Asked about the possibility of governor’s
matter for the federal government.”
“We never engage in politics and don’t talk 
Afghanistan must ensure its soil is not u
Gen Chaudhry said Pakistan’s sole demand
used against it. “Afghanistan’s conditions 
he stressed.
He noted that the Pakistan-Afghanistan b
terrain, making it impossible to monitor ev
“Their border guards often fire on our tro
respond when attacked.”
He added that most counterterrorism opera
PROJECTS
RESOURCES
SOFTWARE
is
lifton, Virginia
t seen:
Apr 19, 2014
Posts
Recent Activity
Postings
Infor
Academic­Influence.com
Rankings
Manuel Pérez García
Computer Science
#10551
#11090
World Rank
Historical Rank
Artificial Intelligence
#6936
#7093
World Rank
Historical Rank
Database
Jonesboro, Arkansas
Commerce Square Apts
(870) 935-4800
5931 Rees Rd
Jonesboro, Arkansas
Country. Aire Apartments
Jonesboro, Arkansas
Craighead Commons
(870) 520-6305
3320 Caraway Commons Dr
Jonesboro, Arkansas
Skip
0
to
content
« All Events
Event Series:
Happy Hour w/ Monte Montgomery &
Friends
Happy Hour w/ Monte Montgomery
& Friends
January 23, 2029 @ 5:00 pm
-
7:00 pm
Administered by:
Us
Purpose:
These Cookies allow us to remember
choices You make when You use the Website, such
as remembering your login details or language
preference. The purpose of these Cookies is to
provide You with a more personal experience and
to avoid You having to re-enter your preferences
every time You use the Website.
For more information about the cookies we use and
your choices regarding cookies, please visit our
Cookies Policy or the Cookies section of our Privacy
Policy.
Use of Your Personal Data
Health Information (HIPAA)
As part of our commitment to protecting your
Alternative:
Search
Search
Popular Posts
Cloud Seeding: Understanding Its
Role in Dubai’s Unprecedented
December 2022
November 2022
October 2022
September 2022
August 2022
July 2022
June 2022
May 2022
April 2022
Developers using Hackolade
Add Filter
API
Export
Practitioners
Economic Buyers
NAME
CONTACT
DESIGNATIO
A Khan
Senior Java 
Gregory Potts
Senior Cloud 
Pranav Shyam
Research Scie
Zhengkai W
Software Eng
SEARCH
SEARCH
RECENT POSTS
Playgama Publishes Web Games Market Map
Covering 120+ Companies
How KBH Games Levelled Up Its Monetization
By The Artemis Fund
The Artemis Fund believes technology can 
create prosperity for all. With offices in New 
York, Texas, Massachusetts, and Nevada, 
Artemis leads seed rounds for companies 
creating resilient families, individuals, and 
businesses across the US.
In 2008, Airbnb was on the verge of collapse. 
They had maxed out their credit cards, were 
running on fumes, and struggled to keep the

::::::::::

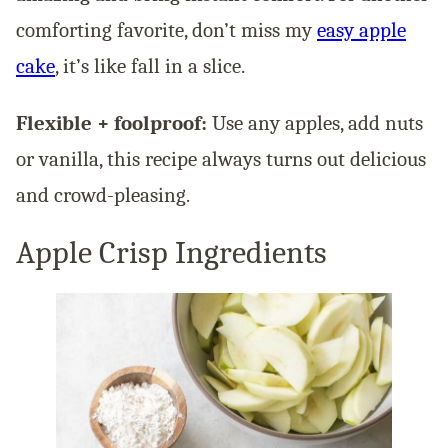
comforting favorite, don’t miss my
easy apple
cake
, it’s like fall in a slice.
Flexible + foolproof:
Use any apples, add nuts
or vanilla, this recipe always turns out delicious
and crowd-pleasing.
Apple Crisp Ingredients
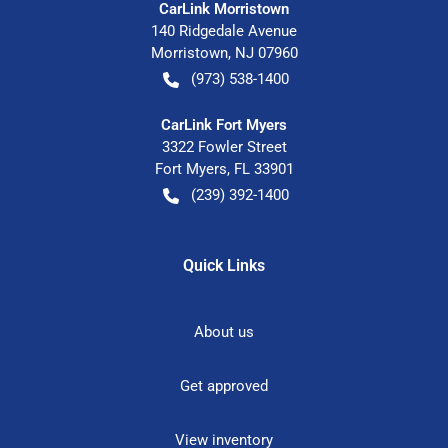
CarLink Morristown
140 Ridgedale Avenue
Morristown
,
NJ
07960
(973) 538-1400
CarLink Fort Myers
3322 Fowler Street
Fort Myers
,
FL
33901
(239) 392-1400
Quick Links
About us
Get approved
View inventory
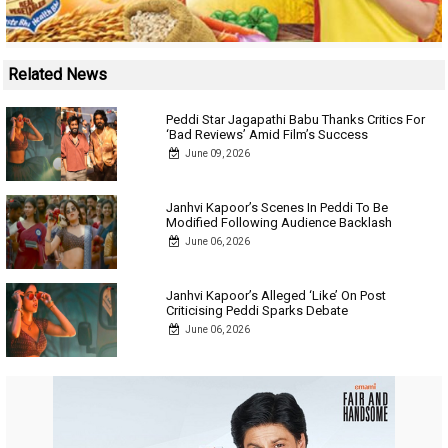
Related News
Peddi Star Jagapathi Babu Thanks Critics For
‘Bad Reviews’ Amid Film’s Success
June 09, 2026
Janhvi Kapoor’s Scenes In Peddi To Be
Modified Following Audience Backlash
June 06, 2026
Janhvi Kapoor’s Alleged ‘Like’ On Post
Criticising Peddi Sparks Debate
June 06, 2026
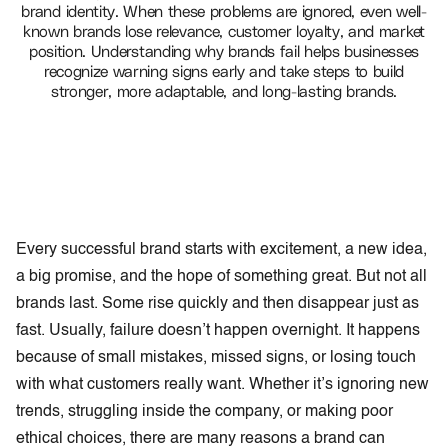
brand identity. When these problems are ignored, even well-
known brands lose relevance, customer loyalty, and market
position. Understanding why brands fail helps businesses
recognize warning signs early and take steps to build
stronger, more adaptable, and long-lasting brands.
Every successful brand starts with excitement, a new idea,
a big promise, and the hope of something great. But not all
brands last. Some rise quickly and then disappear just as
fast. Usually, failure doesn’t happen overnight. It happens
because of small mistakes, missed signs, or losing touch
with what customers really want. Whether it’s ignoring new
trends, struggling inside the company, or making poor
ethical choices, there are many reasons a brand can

::::::::::

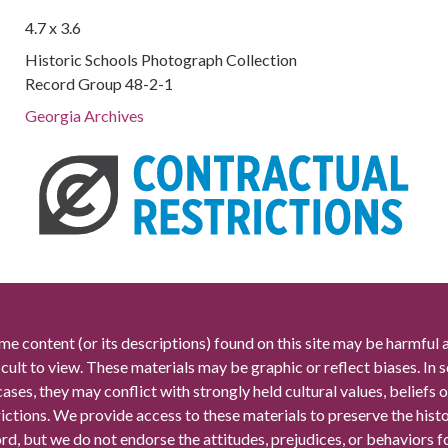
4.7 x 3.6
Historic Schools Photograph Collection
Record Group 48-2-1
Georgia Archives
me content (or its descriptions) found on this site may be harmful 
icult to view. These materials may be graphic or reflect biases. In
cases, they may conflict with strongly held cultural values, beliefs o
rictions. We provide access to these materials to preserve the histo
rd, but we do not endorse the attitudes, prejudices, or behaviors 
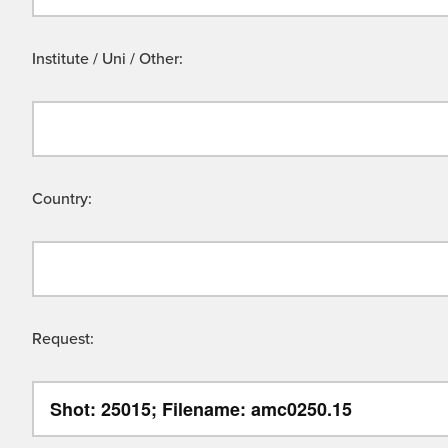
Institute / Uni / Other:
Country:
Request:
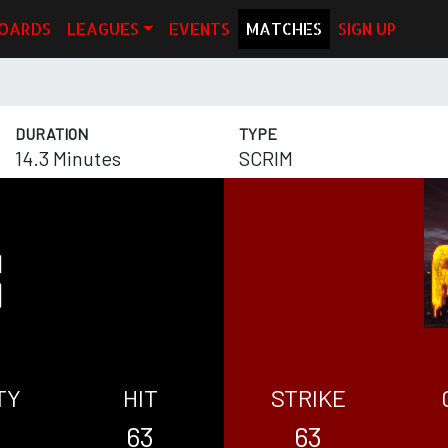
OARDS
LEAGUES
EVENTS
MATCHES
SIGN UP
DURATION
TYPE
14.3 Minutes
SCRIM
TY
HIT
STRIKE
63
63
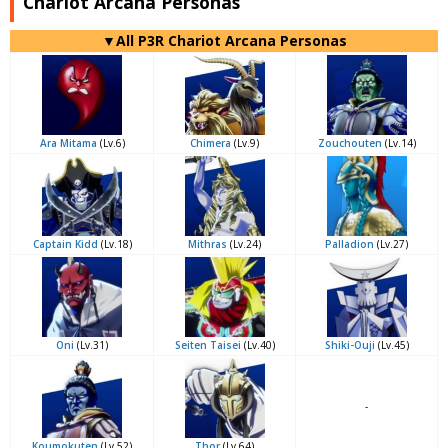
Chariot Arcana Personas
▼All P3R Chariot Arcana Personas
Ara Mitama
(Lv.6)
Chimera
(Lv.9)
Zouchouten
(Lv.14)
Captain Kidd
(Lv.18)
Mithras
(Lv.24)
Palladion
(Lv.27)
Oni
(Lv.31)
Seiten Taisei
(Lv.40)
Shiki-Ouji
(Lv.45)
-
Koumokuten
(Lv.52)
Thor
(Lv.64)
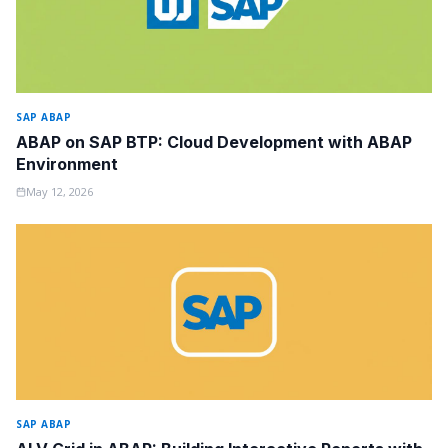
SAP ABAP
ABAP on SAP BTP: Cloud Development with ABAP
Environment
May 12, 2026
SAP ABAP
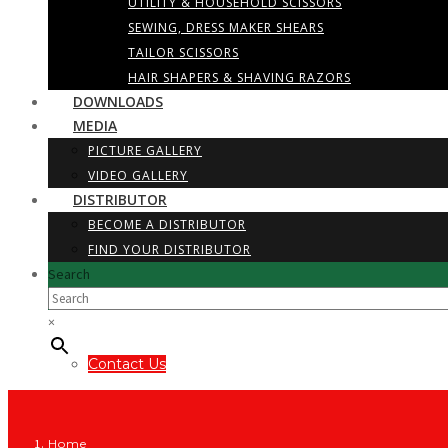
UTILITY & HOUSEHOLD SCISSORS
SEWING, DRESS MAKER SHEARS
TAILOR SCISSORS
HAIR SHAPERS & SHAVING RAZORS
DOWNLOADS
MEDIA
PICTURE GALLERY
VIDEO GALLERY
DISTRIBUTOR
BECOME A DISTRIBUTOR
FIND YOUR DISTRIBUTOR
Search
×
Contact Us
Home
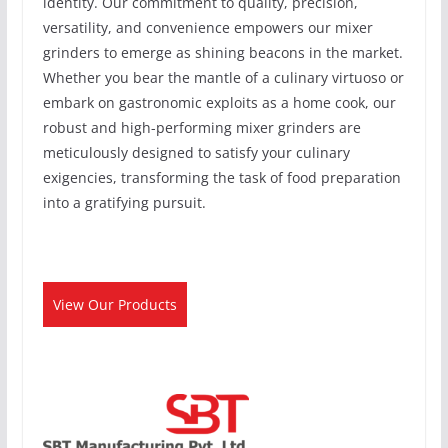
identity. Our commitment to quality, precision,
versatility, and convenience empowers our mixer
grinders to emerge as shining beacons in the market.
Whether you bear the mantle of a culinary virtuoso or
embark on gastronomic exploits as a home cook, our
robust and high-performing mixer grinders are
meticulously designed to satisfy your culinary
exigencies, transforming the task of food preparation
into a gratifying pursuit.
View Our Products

::::::::::

• **EXERCISE AIM**: Quote everything from the line containing "Asked about the possibility of governor’s" down to the line containing "he stressed.", including both of those lines.

• **REPLY**:
Asked about the possibility of governor’s
matter for the federal government.”
“We never engage in politics and don’t talk 
Afghanistan must ensure its soil is not u
Gen Chaudhry said Pakistan’s sole demand
used against it. “Afghanistan’s conditions 
he stressed.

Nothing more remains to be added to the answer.